Inside it was dark, it looked like a rodeo place with all the stuffed deer, and huge bull horns hanging over the stage.
Hundreds of people gathered at the long bar, small round tables clustered near the stage where a man, a large black man was tuning his guitar, unmindful of the congregating crowd. Dad stepped over to the busy bar and got two bottles of Coke, because they didn’t’ sell alcohol. I remember the waitress, a pretty black-haired girl no more than twenty-three or four, flirting with him. He winked and returned to where I stood. Women and girls, flirted with dad all the time. It rolled off him like water. He’d give that wink, they’d smile, and in that innocent exchange both parties got what they desired, a blameless flirtation. I knew it then, I know it now, though my green-eyed mother never understood that he didn’t invite these flirtations: he was as oblivious to them as that man on stage tuning his guitar.
I wore my jeans, strappy platform shoes, my fringy-suede vest, and a flower-power blouse like I’d seen Julie (Peggy Lipton) on Mod Squad wearing – at seventeen, she was my fashion idol. And of course, my sunglasses stayed on top my head, holding my long hair back, just like Julie’s. On Fridays, I worked for Dad at our downtown Portland shoe shop. Sometimes after work, we stopped somewhere so he could have a quiet drink, me a coke, and maybe have something to eat before going home to a bucket of Kentucky fried chicken, my rambunctious three younger brothers and my mother’s impossible to anticipate, shifting, diet-pill induced moods.

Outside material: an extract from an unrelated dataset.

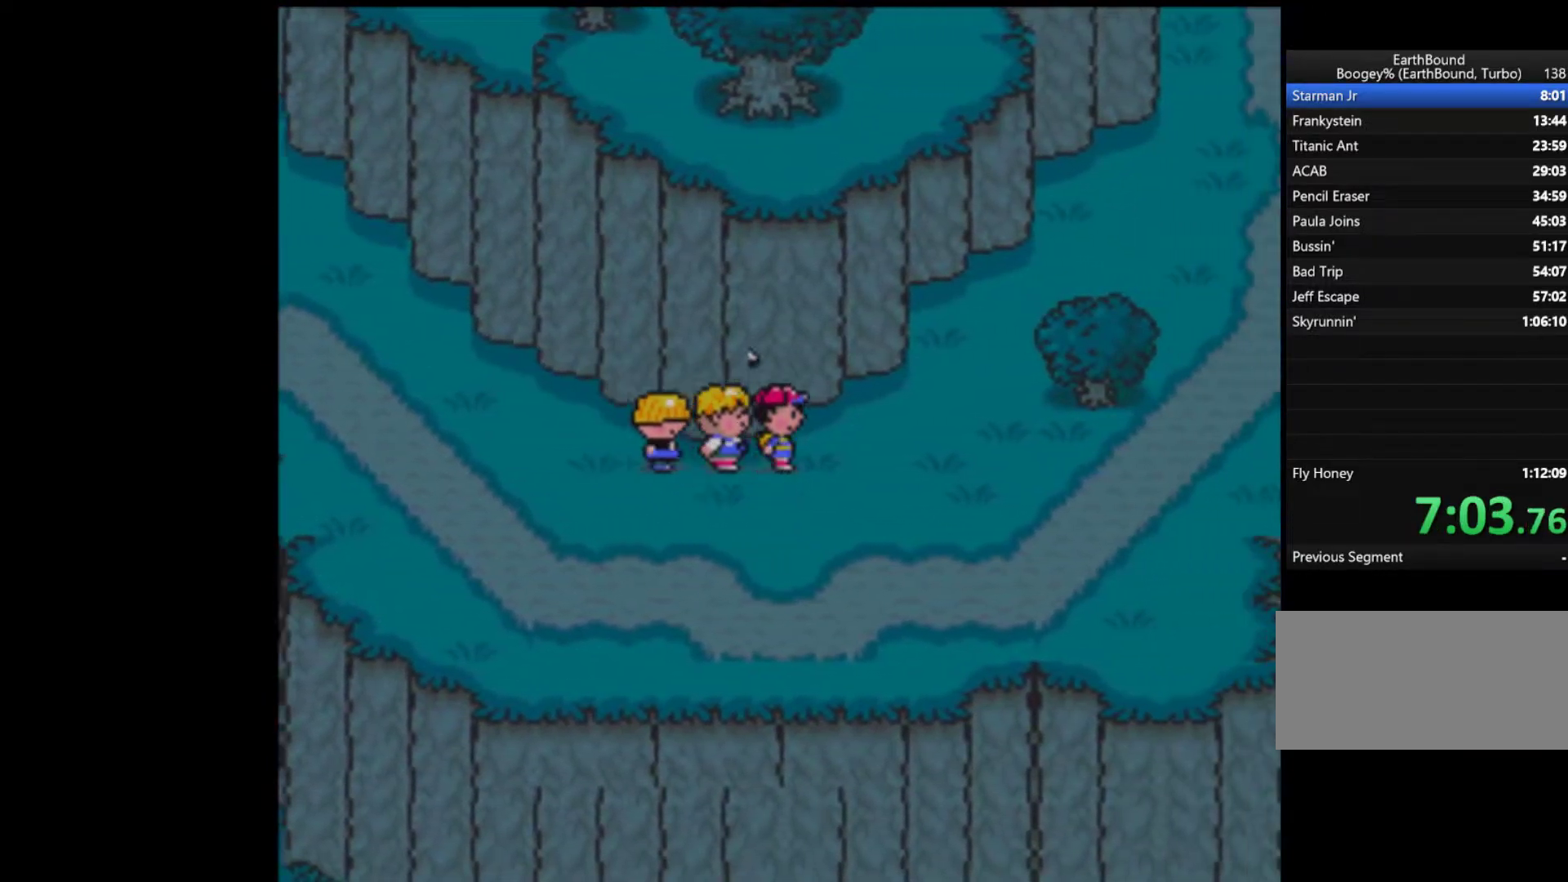
{"buttons": ["DPAD_UP", "DPAD_RIGHT"], "events": [[283, "DPAD_UP", "down"]]}
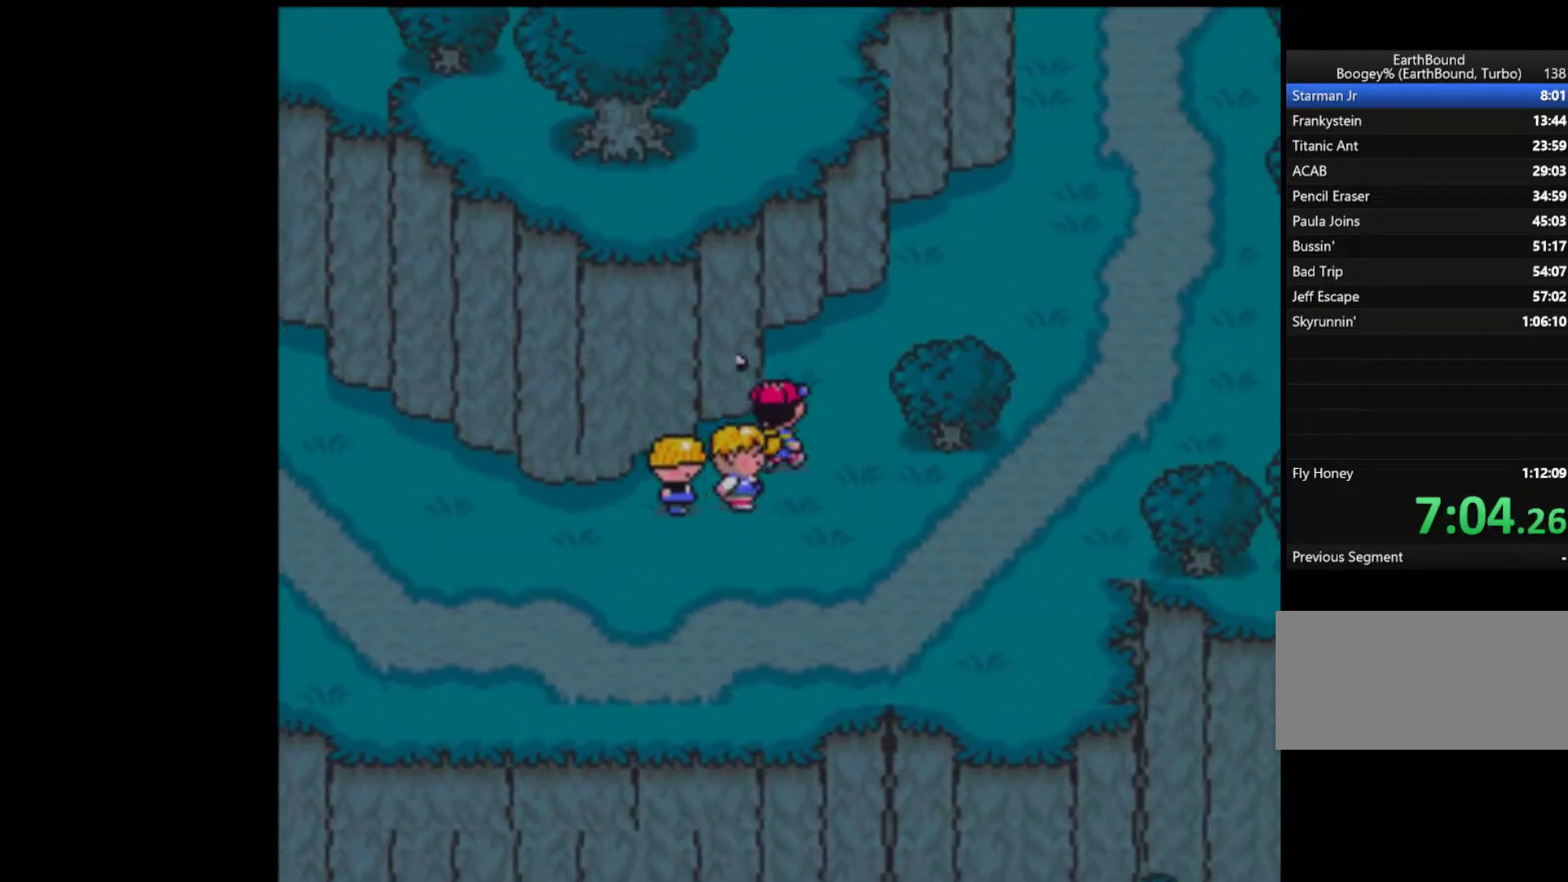
{"buttons": ["DPAD_UP", "DPAD_RIGHT"], "events": []}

Dad went up to a table right next to the stage where two guys were seated, he leaned down and said something to them, then took out his money clip and handed them a crisp ten-dollar-bill. They stood. At first, I thought they looked angry and that maybe dad was gonna get into a fight.
But then one said, “Your daughter, well…” they looked at me and smiled, “Happy twenty-first birthday.” And they left. We sat at the table right at the edge of the stage. Those peanut shells on the floor kept getting into my cool platform shoes and cutting at my feet. It hurt. I thought, what would Julie do? Yes, I was that corny and tragically trying to be cool at seventeen. Well, Julie would act like nothing was wrong, even if her foot was bleeding. So, I kicked off my shoes and propped my feet on the chair next to me. Dad smiled, we toasted, clinking our bottles together as the lights went down. The crowd hushed, and that large man on stage stepped up to the microphone and didn’t say a word, but the next few seconds I quickly recognized the beginning guitar notes of ‘The Thrill is Gone’. I leaned across the table to my dad who was nodding his head and had a smile on his face like I’d never seen on him before. I almost didn’t’ want to intrude, but then said, “Is that…?”
“Yep.” He said, still nodding, still smiling. “BB King.”
That was the night, the place, the song and the surprising blues-loving man I was with, when I was introduced to the blues.
Later, in my twenties I returned to ‘D Street’ on many Saturday nights to hear bands like Vegas and Paul Revere and the Raiders, because no matter how ‘Julie’ cool I tried to be, my favorites songs were ‘Kicks’ and ‘Indian Reservation.’ We danced our butts off. But there was never a night there more special than the one I spent with dad, sipping a beer and listening to BB King.

TELL your readers a story, don’t leave out the details like rocks in your shoes, smells, sights, sounds and sacred memories.